The Right People in Prison: Repeat Offenders Program
Crime in Arizona is at a historic low—the lowest rate since 1963. Not only is it continuing to fall, it’s falling faster than the nation as a whole. Last year, the overall rate in Arizona fell 3.4 percent, a bigger drop than the national decline of 2.6 percent. And this represents a decades-long trend.
Now why are the rates going down? We can point to a few things. Police departments have developed better policing strategies such as community policing. The public has a greater awareness of the risks of crime and ways to prevent becoming a victim. However, at MCAO, we also believe there are fewer crimes because the right people are behind bars, the repeat offenders.
According to a widely respected study conducted by the Rand Corporation, 20 percent of criminals are committing 80 percent of all crimes. The Repeat Offender Program (ROP) at MCAO is designed to address this reality.
In 1994, Arizona enacted “Truth in Sentencing,” requiring that convicted felons must serve at least 85% of their court-imposed sentence in prison. This keeps repeat or violent offenders off the streets longer, preventing thousands of crimes each year.
In 2010, Daryl Fischer, an expert on criminal justice analysis, released a study on the impact of Truth in Sentencing in Arizona which confirmed that incarcerating repeat offenders prevents crime. Between 2005-2010 an additional 3,100 offenders were imprisoned. Each of those offenders represented 11.5 repeat offenses per year, or approximately one per month. With a 33-month average prison sentence for these offenses, a total of 98,038 additional crimes were prevented.
In his study, Fischer found that of those in prison, 95.3 percent have committed a violent felony or multiple felonies. These crimes include “Dangerous Offenses” which is defined by Arizona state law as offenses involving injury, weapon use, a sex offense, or Dangerous Crimes Against Children. Only 4.7 percent of people in prison are non-violent first offenders. It’s important to note that non-violent crimes include drug trafficking, child pornography and certain white collar crimes. More information about the impact of sentencing and incarceration on crime rates can be found at azsentencing.org.

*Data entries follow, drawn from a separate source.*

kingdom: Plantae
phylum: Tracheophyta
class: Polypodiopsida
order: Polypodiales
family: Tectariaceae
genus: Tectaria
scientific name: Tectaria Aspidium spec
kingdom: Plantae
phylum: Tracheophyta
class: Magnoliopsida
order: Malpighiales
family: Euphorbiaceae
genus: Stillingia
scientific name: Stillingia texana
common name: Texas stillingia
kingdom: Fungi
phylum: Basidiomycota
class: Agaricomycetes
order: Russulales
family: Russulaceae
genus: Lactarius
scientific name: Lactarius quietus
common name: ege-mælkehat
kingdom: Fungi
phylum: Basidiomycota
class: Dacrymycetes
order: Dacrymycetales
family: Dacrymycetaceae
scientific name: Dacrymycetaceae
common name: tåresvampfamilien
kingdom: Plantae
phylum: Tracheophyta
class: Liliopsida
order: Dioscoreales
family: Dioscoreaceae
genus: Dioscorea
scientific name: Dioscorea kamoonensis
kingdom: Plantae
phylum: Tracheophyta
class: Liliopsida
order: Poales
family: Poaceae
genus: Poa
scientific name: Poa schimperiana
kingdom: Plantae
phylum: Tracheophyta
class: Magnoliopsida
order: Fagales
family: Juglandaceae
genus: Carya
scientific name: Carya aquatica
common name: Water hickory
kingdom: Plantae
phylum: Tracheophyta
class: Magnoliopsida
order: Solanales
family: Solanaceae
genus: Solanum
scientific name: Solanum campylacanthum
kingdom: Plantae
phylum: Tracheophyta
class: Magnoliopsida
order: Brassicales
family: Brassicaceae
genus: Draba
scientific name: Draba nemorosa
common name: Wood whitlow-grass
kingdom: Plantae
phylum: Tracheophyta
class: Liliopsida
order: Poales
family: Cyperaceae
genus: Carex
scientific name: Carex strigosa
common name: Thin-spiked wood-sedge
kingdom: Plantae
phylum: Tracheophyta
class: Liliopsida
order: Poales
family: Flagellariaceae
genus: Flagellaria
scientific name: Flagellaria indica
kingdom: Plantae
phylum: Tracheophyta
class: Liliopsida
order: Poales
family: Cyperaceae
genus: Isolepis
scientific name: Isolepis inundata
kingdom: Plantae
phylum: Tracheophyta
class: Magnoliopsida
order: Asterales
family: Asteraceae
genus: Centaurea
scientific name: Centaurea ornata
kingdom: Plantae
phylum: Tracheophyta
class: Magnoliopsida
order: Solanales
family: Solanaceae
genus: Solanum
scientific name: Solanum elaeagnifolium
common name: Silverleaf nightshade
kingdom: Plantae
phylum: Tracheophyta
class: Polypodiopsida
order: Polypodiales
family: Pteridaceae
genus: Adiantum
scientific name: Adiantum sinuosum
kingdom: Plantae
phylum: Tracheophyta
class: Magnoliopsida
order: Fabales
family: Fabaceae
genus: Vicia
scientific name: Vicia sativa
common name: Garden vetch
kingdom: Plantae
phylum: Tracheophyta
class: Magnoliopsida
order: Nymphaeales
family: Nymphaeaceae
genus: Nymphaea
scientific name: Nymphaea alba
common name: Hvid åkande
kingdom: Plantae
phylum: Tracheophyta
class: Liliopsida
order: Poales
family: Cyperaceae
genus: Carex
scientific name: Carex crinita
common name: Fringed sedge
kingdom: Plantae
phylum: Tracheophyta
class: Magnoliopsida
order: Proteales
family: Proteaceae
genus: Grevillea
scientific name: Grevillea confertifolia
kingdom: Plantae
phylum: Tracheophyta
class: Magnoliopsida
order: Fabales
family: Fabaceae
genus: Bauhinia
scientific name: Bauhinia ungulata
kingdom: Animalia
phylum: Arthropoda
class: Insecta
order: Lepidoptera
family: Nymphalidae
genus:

As law enforcement agencies make strides in getting repeat offenders off the streets, MCAO’s team of ROP attorneys and staff ensure that these offenders stay off the streets.
Repeat offender policies at MCAO focus on incarceration, unlike the probation and treatment approach to many first-time offenders. Defendants are typically presented with a choice of pleading to the most serious charge with sentence enhancements based on extensive criminal histories or taking their chances at trial with longer sentencing possibilities. Because of the risk they pose for ongoing criminal activity, repeat offenders are generally ineligible for diversion programs or probation. These offenders are typically sentenced to substantial lengths of time in the Arizona Department of Corrections.
ROP attorneys and staff cooperate closely with multiple law enforcement agencies throughout the valley in pursuing and prosecuting repeat offenders for crimes ranging from armed robbery and aggravated assault to shoplifting and trafficking in stolen property to misconduct involving weapons.
The Repeat Offender Program at the Maricopa County Attorney’s Office has been around in one form or another for the past 20 years. At times in its history, ROP was part of the Gang Bureau, but today it stands as its own bureau in the Major Offenders Division. The nine deputy county attorneys in ROP prosecute an average of 800 cases a year and take pride in prosecuting and getting repeat offenders off the streets.
ROP Bureau Chief Mitch Rand has been with MCAO for nearly 30 years and he takes special pride in the work he and the ROP prosecutors accomplish. “Over the years, with technology and organizational changes, the ROP Bureau has become more equipped than ever to be able to identify and prosecute these repeat offenders and career criminals. Our policies are tough and our prosecutors are tougher. Better prosecutions mean lower recidivism rates and a safer community.”